------ DATASET ------
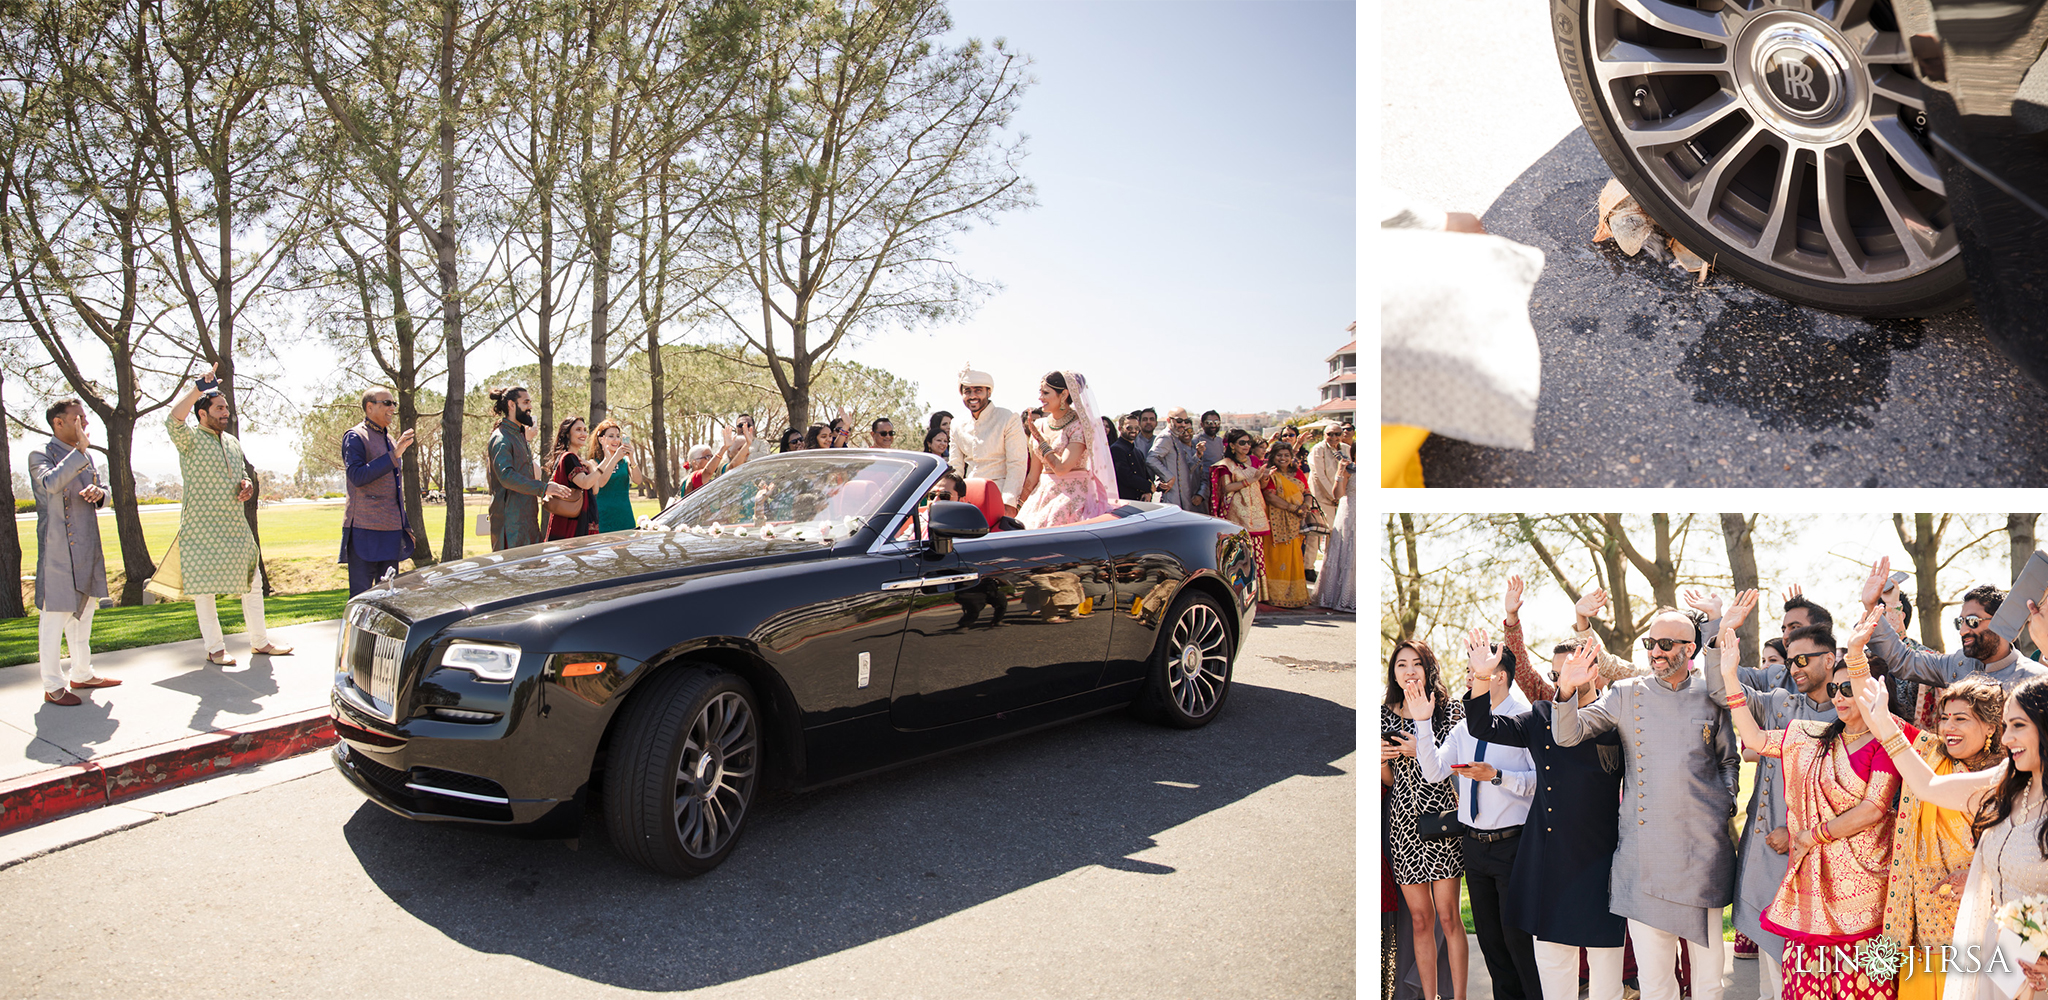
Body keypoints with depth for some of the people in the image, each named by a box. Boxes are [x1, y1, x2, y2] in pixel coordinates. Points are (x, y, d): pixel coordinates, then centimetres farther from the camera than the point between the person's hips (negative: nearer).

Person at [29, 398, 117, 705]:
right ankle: (53, 686, 2)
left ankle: (81, 674, 27)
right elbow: (51, 483, -29)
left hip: (88, 547, 8)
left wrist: (99, 492, -1)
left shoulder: (86, 456, 16)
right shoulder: (40, 456, -8)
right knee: (55, 614, -3)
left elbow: (103, 497, 22)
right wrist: (80, 450, -31)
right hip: (58, 549, -8)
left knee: (84, 610, 16)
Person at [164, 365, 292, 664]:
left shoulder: (232, 443, 16)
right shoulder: (190, 439, -6)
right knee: (204, 589, 0)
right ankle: (215, 648, 10)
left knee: (252, 583, 10)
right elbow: (173, 421, -28)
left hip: (236, 527, 7)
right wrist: (199, 386, -29)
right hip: (201, 529, -7)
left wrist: (247, 485, 2)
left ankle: (260, 642, 20)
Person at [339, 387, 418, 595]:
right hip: (364, 531, -7)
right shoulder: (355, 437, -5)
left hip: (391, 531, 7)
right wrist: (393, 455, -24)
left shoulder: (391, 440, 19)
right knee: (361, 597, -6)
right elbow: (357, 476, -20)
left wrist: (405, 527, 24)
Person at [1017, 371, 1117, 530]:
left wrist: (1040, 439, -8)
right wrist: (1018, 501, 12)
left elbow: (1061, 467, -19)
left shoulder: (1079, 425, -8)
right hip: (1044, 493, 7)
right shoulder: (1040, 426, 11)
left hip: (1073, 495, -6)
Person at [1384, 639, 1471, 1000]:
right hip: (1403, 822, 3)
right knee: (1420, 919, 7)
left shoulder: (1451, 709, -1)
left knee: (1448, 916, 0)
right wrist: (1381, 759, -6)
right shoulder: (1385, 715, 8)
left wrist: (1422, 748, -11)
------
◆ **THE PROBLEM**
Reproduce all the rows above verbatim, leaving out the pictures.

◆ **TASK RESPONSE**
Body keypoints with depth for some of the people in the image, each named by a box. Boxes are [x1, y1, x2, y2] in pixel coordinates. Points are (x, y, d): pixel coordinates, then centimetres farther from the camera than the point between the person's hips (negative: nearer).

Person at [29, 398, 117, 705]:
right ankle: (53, 686, 2)
left ankle: (81, 674, 27)
right elbow: (51, 483, -29)
left hip: (88, 547, 8)
left wrist: (99, 492, -1)
left shoulder: (86, 456, 16)
right shoulder: (40, 456, -8)
right knee: (55, 614, -3)
left elbow: (103, 497, 22)
right wrist: (80, 450, -31)
right hip: (58, 549, -8)
left knee: (84, 610, 16)
Person at [164, 365, 292, 664]:
left shoulder: (232, 443, 16)
right shoulder: (190, 439, -6)
right knee: (204, 589, 0)
right ankle: (215, 648, 10)
left knee: (252, 583, 10)
right elbow: (173, 421, -28)
left hip: (236, 527, 7)
right wrist: (199, 386, -29)
right hip: (201, 529, -7)
left wrist: (247, 485, 2)
left ankle: (260, 642, 20)
Person at [339, 387, 418, 595]:
right hip: (364, 531, -7)
right shoulder: (355, 437, -5)
left hip: (391, 531, 7)
right wrist: (393, 455, -24)
left shoulder: (391, 440, 19)
right knee: (361, 597, -6)
right elbow: (357, 476, -20)
left wrist: (405, 527, 24)
Person at [1017, 371, 1117, 530]:
left wrist: (1040, 439, -8)
right wrist: (1018, 501, 12)
left elbow: (1061, 467, -19)
left shoulder: (1079, 425, -8)
right hip: (1044, 493, 7)
right shoulder: (1040, 426, 11)
left hip: (1073, 495, -6)
Person at [1384, 639, 1471, 1000]:
right hip: (1403, 822, 3)
right knee: (1420, 919, 7)
left shoulder: (1451, 709, -1)
left knee: (1448, 916, 0)
right wrist: (1381, 759, -6)
right shoulder: (1385, 715, 8)
left wrist: (1422, 748, -11)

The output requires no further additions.